* **JOB**:
Report how many lines in the data include the string "increased", and add nothing else.

= = = = =

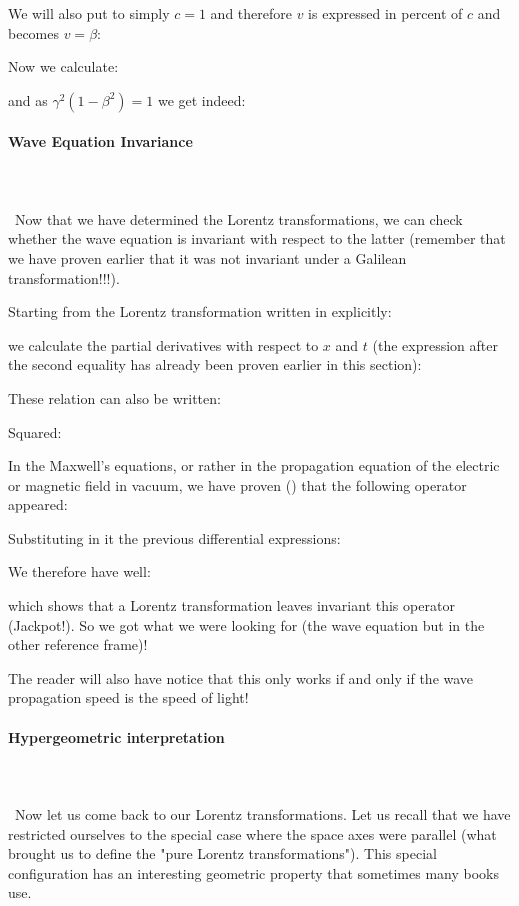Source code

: 	We will also put to simply $c=1$ and therefore $v$ is expressed in percent of $c$ and becomes $v=\beta$:
	
	Now we calculate:
	
	and as $\gamma^2(1-\beta^2)=1$ we get indeed:
	
	
	\paragraph{Wave Equation Invariance}\mbox{}\\\\\
	Now that we have determined the Lorentz transformations, we can check whether the wave equation is invariant with respect to the latter (remember that we have proven earlier that it was not invariant under a Galilean transformation!!!).
	
	Starting from the Lorentz transformation written in explicitly:
	
	we calculate the partial derivatives with respect to $x$ and $t$ (the expression after the second equality has already been proven earlier in this section):
	
	These relation can also be written:
	
	Squared:
	
	In the Maxwell's equations, or rather in the propagation equation of the electric or magnetic field in vacuum, we have proven () that the following operator appeared:
	
	Substituting in it the previous differential expressions:
	
	We therefore have well:
	
	which shows that a Lorentz transformation leaves invariant this operator (Jackpot!). So we got what we were looking for (the wave equation but in the other reference frame)!

	The reader will also have notice that this only works if and only if the wave propagation speed is the speed of light!

	\paragraph{Hypergeometric interpretation}\mbox{}\\\\\
	Now let us come back to our Lorentz transformations. Let us recall that we have restricted ourselves to the special case where the space axes were parallel (what brought us to define the "pure Lorentz transformations"). This special configuration has an interesting geometric property that sometimes many books use.

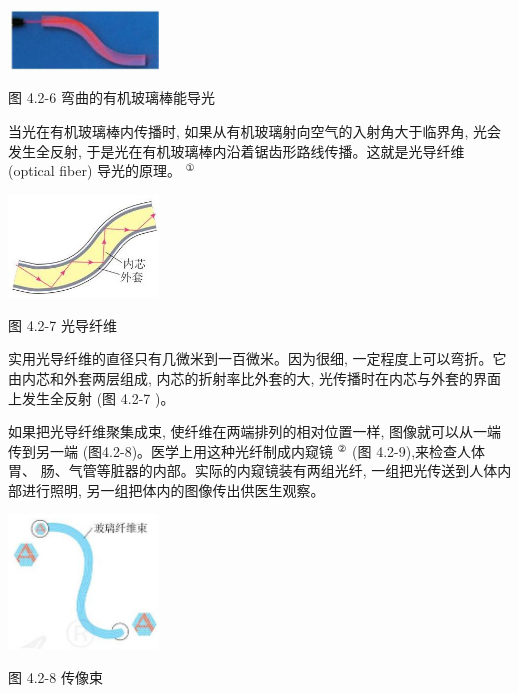\documentclass[10pt]{article}
\begin{document}
\begin{center}
\includegraphics[max width=0.3\textwidth]{images/01910e4c-ebb8-7d2c-8f2f-2375bc1d2d12_98_797960.jpg}
\end{center}

图 4.2-6 弯曲的有机玻璃棒能导光

当光在有机玻璃棒内传播时, 如果从有机玻璃射向空气的入射角大于临界角, 光会发生全反射, 于是光在有机玻璃棒内沿着锯齿形路线传播。这就是光导纤维 (optical fiber) 导光的原理。 \({}^{\text{①}}\)

\begin{center}
\includegraphics[max width=0.3\textwidth]{images/01910e4c-ebb8-7d2c-8f2f-2375bc1d2d12_98_101812.jpg}
\end{center}

图 4.2-7 光导纤维

实用光导纤维的直径只有几微米到一百微米。因为很细, 一定程度上可以弯折。它由内芯和外套两层组成, 内芯的折射率比外套的大, 光传播时在内芯与外套的界面上发生全反射 (图 4.2-7 )。

如果把光导纤维聚集成束, 使纤维在两端排列的相对位置一样, 图像就可以从一端传到另一端 (图4.2-8)。医学上用这种光纤制成内窥镜 \({}^{\text{②}}\) (图 4.2-9),来检查人体胃、 肠、气管等脏器的内部。实际的内窥镜装有两组光纤, 一组把光传送到人体内部进行照明, 另一组把体内的图像传出供医生观察。

\begin{center}
\includegraphics[max width=0.3\textwidth]{images/01910e4c-ebb8-7d2c-8f2f-2375bc1d2d12_98_938520.jpg}
\end{center}

图 4.2-8 传像束
\end{document}
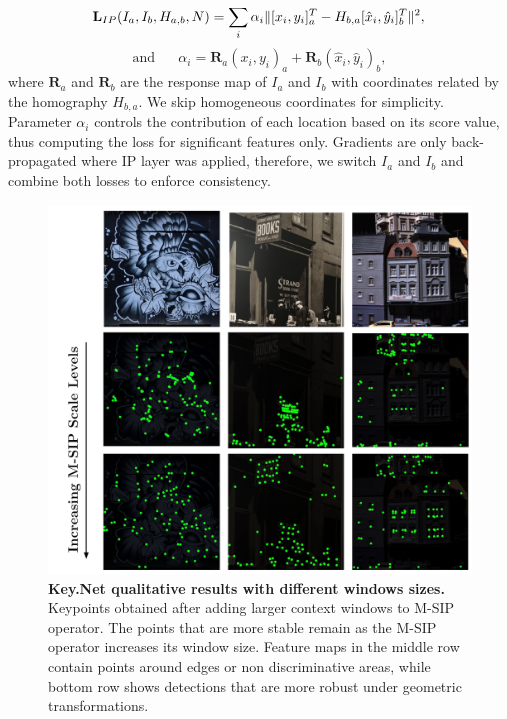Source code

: \begin{equation*}
\mathbf{L}_{IP}(I_a,I_b,H_{a,b}, N) = \sum_{\substack{i}} \alpha_i\| [{x_i}, {y_i}]^T_{a} - H_{b,a}[{\hat{x}_i}, {\hat{y}_i}]^T_{b}\|^2, \\
\end{equation*}
\begin{equation}
\textrm{and  } \textrm{ } \textrm{ } \alpha_i =  \mathbf{R}_{a}({x_i}, {y_i})_{a} + \mathbf{R}_{b}({\hat{x}_i}, {\hat{y}_i})_{b},
\label{eq:context_losses}
\end{equation}
where $\mathbf{R}_{a}$ and $\mathbf{R}_{b}$ are the response map of $I_a$ and $I_b$ with coordinates related by the homography $H_{b,a}$. We skip homogeneous coordinates for simplicity. Parameter $\alpha_{i}$ controls the contribution of each location based on its score value, thus computing the loss for significant features only. Gradients are only back-propagated where IP layer was applied, therefore, we switch $I_{a}$ and $I_{b}$ and combine both losses to enforce consistency.



\begin{figure}[!tbh]
\vspace{-0.10cm}
 \hspace*{-0.4cm} 
 \centering
   \includegraphics[scale=0.48]{main/chapter02/figures/M-SIP_Scale_Levels_v5.pdf}
   \vspace{-0.2cm}
    \caption[Key.Net qualitative results with different windows sizes]{\textbf{Key.Net qualitative results with different windows sizes.} Keypoints obtained after adding larger context windows to M-SIP operator. The points that are more stable remain as the M-SIP operator increases its window size. Feature maps in the middle row contain points around edges or non discriminative areas, while bottom row shows detections that are more robust under geometric transformations.}
    \label{fig:M-SIP_Scale_Levels}
\end{figure}

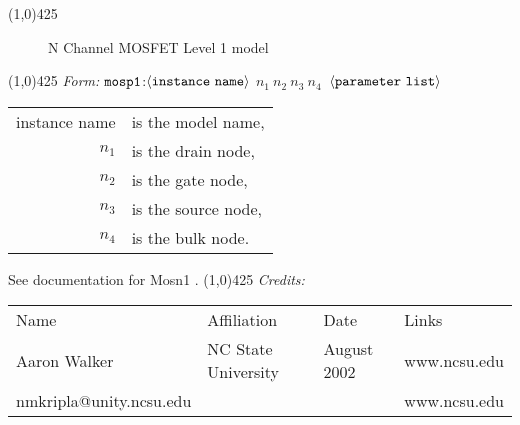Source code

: \documentclass{article}
\newcommand{\FDA}{FreeDa}
\begin{document}
{}
\linethickness{1mm}
\line(1,0){425}
\normalsize
\begin{figure}[h]
\centerline{\epsfxsize=4in} \caption{N Channel MOSFET
Level 1 model}
\end{figure}
\linethickness{0.5mm} \line(1,0){425}
\newline
\textit{Form:}
\newline
$\tt mosp1$:$\langle \tt{instance\ name}\rangle$ $n_1\ n_2\ n_3\
n_4\ $ $\langle \tt{parameter\ list}\rangle$
\newline
\begin{tabular}{r l}
instance name & is the model name, \\
$n_1$ & is the drain node, \\
$n_2$ & is the gate node, \\
$n_3$ & is the source node, \\
$n_4$ & is the bulk node. \\
\end{tabular}
\newline
See documentation for Mosn1 .\newline
\linethickness{0.5mm} \line(1,0){425}
\newline
\textit{Credits:}\\
\begin{tabular}{l l l l}
Name & Affiliation & Date & Links \\
Aaron Walker & NC State University & August 2002 & www.ncsu.edu \\
nmkripla@unity.ncsu.edu & & & www.ncsu.edu
\end{tabular}
\end{document}
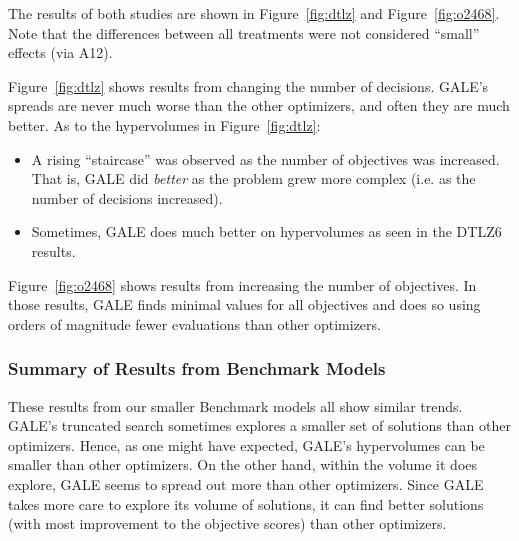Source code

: \documentclass[10pt,journal,compsoc]{IEEEtran}
\newcommand{\bi}{\begin{itemize}}
\newcommand{\ei}{\end{itemize}}
\newcommand{\fig}[1]{Figure~\ref{fig:#1}}
\begin{document}
The results of both studies are shown in \fig{dtlz}
and \fig{o2468}. Note that the differences
between all treatments were not considered ``small'' effects (via A12).

\fig{dtlz} shows results from changing the number of decisions.
GALE's spreads are never much worse than the other
optimizers, and often they are much
better. 
As to the hypervolumes in  \fig{dtlz}:
\bi
\item
A rising ``staircase'' was observed as the number of
objectives was increased. That is,  GALE did {\em better}
as the problem grew more complex (i.e. as the number of decisions increased).
\item
Sometimes, GALE does much better on hypervolumes as
seen in the DTLZ6 results.
\ei
\fig{o2468} shows results from increasing the
number of objectives. 
In those results,   GALE 
finds minimal values for all objectives and does
so using  orders of magnitude fewer evaluations than
 other optimizers.




\subsubsection{Summary of Results from Benchmark Models}

These results from our smaller Benchmark models all show similar trends.
GALE's truncated search sometimes explores a
smaller set of solutions than other
optimizers.  Hence, as one might have expected, GALE's hypervolumes can be smaller than other optimizers. On the other hand,
within the volume it does explore, GALE seems to spread
out more than other optimizers.
Since GALE takes more care to explore its volume of solutions,
it can find better solutions (with most improvement to the objective scores)
than other optimizers.
 

\end{document}
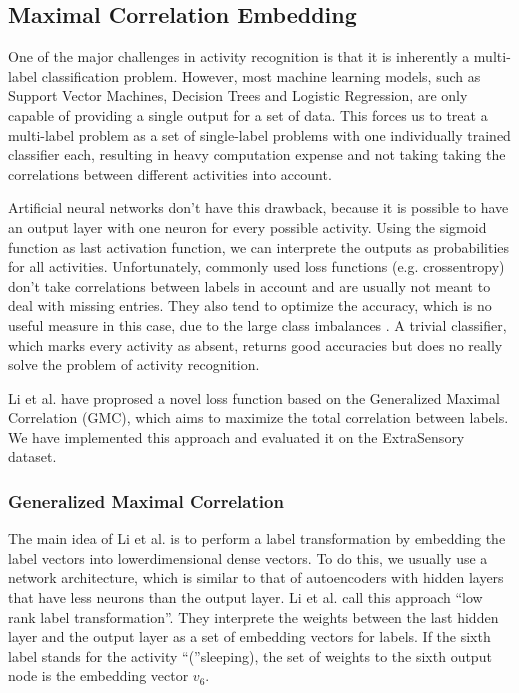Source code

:\subsection{Maximal Correlation Embedding}

One of the major challenges in activity recognition is that it is inherently a multi-label classification problem. However, most machine learning models, such as Support Vector Machines, Decision Trees and Logistic Regression, are only capable of providing a single output for a set of data. This forces us to treat a multi-label problem as a set of single-label problems with one individually trained classifier each, resulting in heavy computation expense and not taking taking the correlations between different activities into account.

Artificial neural networks don't have this drawback, because it is possible to have an output layer with one neuron for every possible activity. Using the sigmoid function as last activation function, we can interprete the outputs as probabilities for all activities. Unfortunately, commonly used loss functions (e.g. crossentropy) don't take correlations between labels in account and are usually not meant to deal with missing entries. They also tend to optimize the accuracy, which is no useful measure in this case, due to the large class imbalances \cite{Vaizman17}. A trivial classifier, which marks every activity as absent, returns good accuracies but does no really solve the problem of activity recognition.

Li et al. \cite{Li19} have proprosed a novel loss function based on the Generalized Maximal Correlation (GMC), which aims to maximize the total correlation between labels. We have implemented this approach and evaluated it on the ExtraSensory dataset.

\subsubsection{Generalized Maximal Correlation}

The main idea of Li et al. \cite{li2019} is to perform a label transformation by embedding the label vectors into lowerdimensional dense vectors. To do this, we usually use a network architecture, which is similar to that of autoencoders with hidden layers that have less neurons than the output layer. Li et al. call this approach \enquote{low rank label transformation}. They interprete the weights between the last hidden layer and the output layer as a set of embedding vectors for labels. If the sixth label stands for the activity \enquote(sleeping), the set of weights to the sixth output node is the embedding vector $v_6$.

= = = = =

* **PROBLEM SOLUTION**:
2